■ Required task: Retype every line of the items below without changing anything.

■ Stored entries:
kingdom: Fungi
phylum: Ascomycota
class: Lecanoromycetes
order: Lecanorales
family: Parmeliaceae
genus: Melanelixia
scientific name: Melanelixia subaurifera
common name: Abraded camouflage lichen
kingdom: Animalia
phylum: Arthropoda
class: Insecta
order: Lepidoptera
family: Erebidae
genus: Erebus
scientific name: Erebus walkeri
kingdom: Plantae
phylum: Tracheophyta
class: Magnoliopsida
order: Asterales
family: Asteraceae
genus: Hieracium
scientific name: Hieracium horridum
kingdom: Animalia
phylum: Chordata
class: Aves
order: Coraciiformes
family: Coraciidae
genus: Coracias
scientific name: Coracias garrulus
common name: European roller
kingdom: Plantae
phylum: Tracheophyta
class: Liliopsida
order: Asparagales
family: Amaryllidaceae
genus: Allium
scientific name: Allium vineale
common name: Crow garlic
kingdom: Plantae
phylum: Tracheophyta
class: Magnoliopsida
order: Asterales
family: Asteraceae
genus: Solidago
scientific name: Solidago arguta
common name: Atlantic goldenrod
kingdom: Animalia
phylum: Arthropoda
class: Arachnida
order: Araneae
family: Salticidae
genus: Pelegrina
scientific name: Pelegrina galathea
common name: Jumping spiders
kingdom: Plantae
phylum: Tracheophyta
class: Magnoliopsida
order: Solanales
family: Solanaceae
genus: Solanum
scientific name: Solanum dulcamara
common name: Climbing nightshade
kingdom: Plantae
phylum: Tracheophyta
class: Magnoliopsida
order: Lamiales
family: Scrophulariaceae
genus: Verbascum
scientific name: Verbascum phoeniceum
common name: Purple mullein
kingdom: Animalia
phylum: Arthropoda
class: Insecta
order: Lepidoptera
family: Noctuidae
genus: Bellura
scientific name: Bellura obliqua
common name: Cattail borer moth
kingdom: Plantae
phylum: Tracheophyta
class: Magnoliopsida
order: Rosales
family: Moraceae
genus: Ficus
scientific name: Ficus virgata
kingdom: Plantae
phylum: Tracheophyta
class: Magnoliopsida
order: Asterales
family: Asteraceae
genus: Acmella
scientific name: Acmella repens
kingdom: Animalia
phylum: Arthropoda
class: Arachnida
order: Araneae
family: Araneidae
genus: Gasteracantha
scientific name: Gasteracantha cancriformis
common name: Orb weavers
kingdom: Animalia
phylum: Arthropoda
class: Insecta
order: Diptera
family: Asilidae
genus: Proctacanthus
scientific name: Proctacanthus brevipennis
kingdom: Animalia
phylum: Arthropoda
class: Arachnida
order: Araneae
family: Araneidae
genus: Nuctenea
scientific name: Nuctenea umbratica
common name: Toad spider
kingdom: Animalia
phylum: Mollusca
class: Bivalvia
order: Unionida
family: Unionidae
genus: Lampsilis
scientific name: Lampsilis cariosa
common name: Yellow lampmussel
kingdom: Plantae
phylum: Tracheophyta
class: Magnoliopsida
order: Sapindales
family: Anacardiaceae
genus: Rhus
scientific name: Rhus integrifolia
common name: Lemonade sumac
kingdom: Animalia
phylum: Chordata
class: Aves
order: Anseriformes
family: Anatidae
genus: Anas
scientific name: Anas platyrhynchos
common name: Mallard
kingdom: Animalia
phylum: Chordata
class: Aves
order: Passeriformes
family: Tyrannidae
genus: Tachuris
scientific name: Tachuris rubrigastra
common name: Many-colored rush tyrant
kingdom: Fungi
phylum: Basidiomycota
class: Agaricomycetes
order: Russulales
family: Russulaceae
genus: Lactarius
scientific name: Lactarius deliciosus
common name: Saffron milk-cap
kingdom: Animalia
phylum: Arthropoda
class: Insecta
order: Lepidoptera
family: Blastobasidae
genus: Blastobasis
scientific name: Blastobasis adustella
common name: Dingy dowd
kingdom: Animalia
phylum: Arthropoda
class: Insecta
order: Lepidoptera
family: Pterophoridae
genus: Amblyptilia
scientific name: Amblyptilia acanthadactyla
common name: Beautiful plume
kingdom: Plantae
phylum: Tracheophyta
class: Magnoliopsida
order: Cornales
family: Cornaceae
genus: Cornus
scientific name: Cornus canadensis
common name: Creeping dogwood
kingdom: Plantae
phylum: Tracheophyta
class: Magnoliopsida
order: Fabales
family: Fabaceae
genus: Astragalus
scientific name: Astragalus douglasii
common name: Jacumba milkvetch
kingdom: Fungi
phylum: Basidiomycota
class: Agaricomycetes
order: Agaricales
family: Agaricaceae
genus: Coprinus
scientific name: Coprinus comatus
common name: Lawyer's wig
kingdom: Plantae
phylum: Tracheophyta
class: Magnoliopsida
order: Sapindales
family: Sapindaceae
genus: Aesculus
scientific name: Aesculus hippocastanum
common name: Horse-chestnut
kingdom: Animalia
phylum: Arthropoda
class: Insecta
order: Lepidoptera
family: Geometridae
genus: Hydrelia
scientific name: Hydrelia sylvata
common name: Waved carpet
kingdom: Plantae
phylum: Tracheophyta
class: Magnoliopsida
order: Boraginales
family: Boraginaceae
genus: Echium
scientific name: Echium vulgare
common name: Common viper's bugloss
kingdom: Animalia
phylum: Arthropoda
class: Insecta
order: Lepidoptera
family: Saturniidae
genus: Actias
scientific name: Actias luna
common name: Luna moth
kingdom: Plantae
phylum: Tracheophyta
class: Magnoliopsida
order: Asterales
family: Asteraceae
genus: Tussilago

■ Response to this task:
kingdom: Fungi
phylum: Ascomycota
class: Lecanoromycetes
order: Lecanorales
family: Parmeliaceae
genus: Melanelixia
scientific name: Melanelixia subaurifera
common name: Abraded camouflage lichen
kingdom: Animalia
phylum: Arthropoda
class: Insecta
order: Lepidoptera
family: Erebidae
genus: Erebus
scientific name: Erebus walkeri
kingdom: Plantae
phylum: Tracheophyta
class: Magnoliopsida
order: Asterales
family: Asteraceae
genus: Hieracium
scientific name: Hieracium horridum
kingdom: Animalia
phylum: Chordata
class: Aves
order: Coraciiformes
family: Coraciidae
genus: Coracias
scientific name: Coracias garrulus
common name: European roller
kingdom: Plantae
phylum: Tracheophyta
class: Liliopsida
order: Asparagales
family: Amaryllidaceae
genus: Allium
scientific name: Allium vineale
common name: Crow garlic
kingdom: Plantae
phylum: Tracheophyta
class: Magnoliopsida
order: Asterales
family: Asteraceae
genus: Solidago
scientific name: Solidago arguta
common name: Atlantic goldenrod
kingdom: Animalia
phylum: Arthropoda
class: Arachnida
order: Araneae
family: Salticidae
genus: Pelegrina
scientific name: Pelegrina galathea
common name: Jumping spiders
kingdom: Plantae
phylum: Tracheophyta
class: Magnoliopsida
order: Solanales
family: Solanaceae
genus: Solanum
scientific name: Solanum dulcamara
common name: Climbing nightshade
kingdom: Plantae
phylum: Tracheophyta
class: Magnoliopsida
order: Lamiales
family: Scrophulariaceae
genus: Verbascum
scientific name: Verbascum phoeniceum
common name: Purple mullein
kingdom: Animalia
phylum: Arthropoda
class: Insecta
order: Lepidoptera
family: Noctuidae
genus: Bellura
scientific name: Bellura obliqua
common name: Cattail borer moth
kingdom: Plantae
phylum: Tracheophyta
class: Magnoliopsida
order: Rosales
family: Moraceae
genus: Ficus
scientific name: Ficus virgata
kingdom: Plantae
phylum: Tracheophyta
class: Magnoliopsida
order: Asterales
family: Asteraceae
genus: Acmella
scientific name: Acmella repens
kingdom: Animalia
phylum: Arthropoda
class: Arachnida
order: Araneae
family: Araneidae
genus: Gasteracantha
scientific name: Gasteracantha cancriformis
common name: Orb weavers
kingdom: Animalia
phylum: Arthropoda
class: Insecta
order: Diptera
family: Asilidae
genus: Proctacanthus
scientific name: Proctacanthus brevipennis
kingdom: Animalia
phylum: Arthropoda
class: Arachnida
order: Araneae
family: Araneidae
genus: Nuctenea
scientific name: Nuctenea umbratica
common name: Toad spider
kingdom: Animalia
phylum: Mollusca
class: Bivalvia
order: Unionida
family: Unionidae
genus: Lampsilis
scientific name: Lampsilis cariosa
common name: Yellow lampmussel
kingdom: Plantae
phylum: Tracheophyta
class: Magnoliopsida
order: Sapindales
family: Anacardiaceae
genus: Rhus
scientific name: Rhus integrifolia
common name: Lemonade sumac
kingdom: Animalia
phylum: Chordata
class: Aves
order: Anseriformes
family: Anatidae
genus: Anas
scientific name: Anas platyrhynchos
common name: Mallard
kingdom: Animalia
phylum: Chordata
class: Aves
order: Passeriformes
family: Tyrannidae
genus: Tachuris
scientific name: Tachuris rubrigastra
common name: Many-colored rush tyrant
kingdom: Fungi
phylum: Basidiomycota
class: Agaricomycetes
order: Russulales
family: Russulaceae
genus: Lactarius
scientific name: Lactarius deliciosus
common name: Saffron milk-cap
kingdom: Animalia
phylum: Arthropoda
class: Insecta
order: Lepidoptera
family: Blastobasidae
genus: Blastobasis
scientific name: Blastobasis adustella
common name: Dingy dowd
kingdom: Animalia
phylum: Arthropoda
class: Insecta
order: Lepidoptera
family: Pterophoridae
genus: Amblyptilia
scientific name: Amblyptilia acanthadactyla
common name: Beautiful plume
kingdom: Plantae
phylum: Tracheophyta
class: Magnoliopsida
order: Cornales
family: Cornaceae
genus: Cornus
scientific name: Cornus canadensis
common name: Creeping dogwood
kingdom: Plantae
phylum: Tracheophyta
class: Magnoliopsida
order: Fabales
family: Fabaceae
genus: Astragalus
scientific name: Astragalus douglasii
common name: Jacumba milkvetch
kingdom: Fungi
phylum: Basidiomycota
class: Agaricomycetes
order: Agaricales
family: Agaricaceae
genus: Coprinus
scientific name: Coprinus comatus
common name: Lawyer's wig
kingdom: Plantae
phylum: Tracheophyta
class: Magnoliopsida
order: Sapindales
family: Sapindaceae
genus: Aesculus
scientific name: Aesculus hippocastanum
common name: Horse-chestnut
kingdom: Animalia
phylum: Arthropoda
class: Insecta
order: Lepidoptera
family: Geometridae
genus: Hydrelia
scientific name: Hydrelia sylvata
common name: Waved carpet
kingdom: Plantae
phylum: Tracheophyta
class: Magnoliopsida
order: Boraginales
family: Boraginaceae
genus: Echium
scientific name: Echium vulgare
common name: Common viper's bugloss
kingdom: Animalia
phylum: Arthropoda
class: Insecta
order: Lepidoptera
family: Saturniidae
genus: Actias
scientific name: Actias luna
common name: Luna moth
kingdom: Plantae
phylum: Tracheophyta
class: Magnoliopsida
order: Asterales
family: Asteraceae
genus: Tussilago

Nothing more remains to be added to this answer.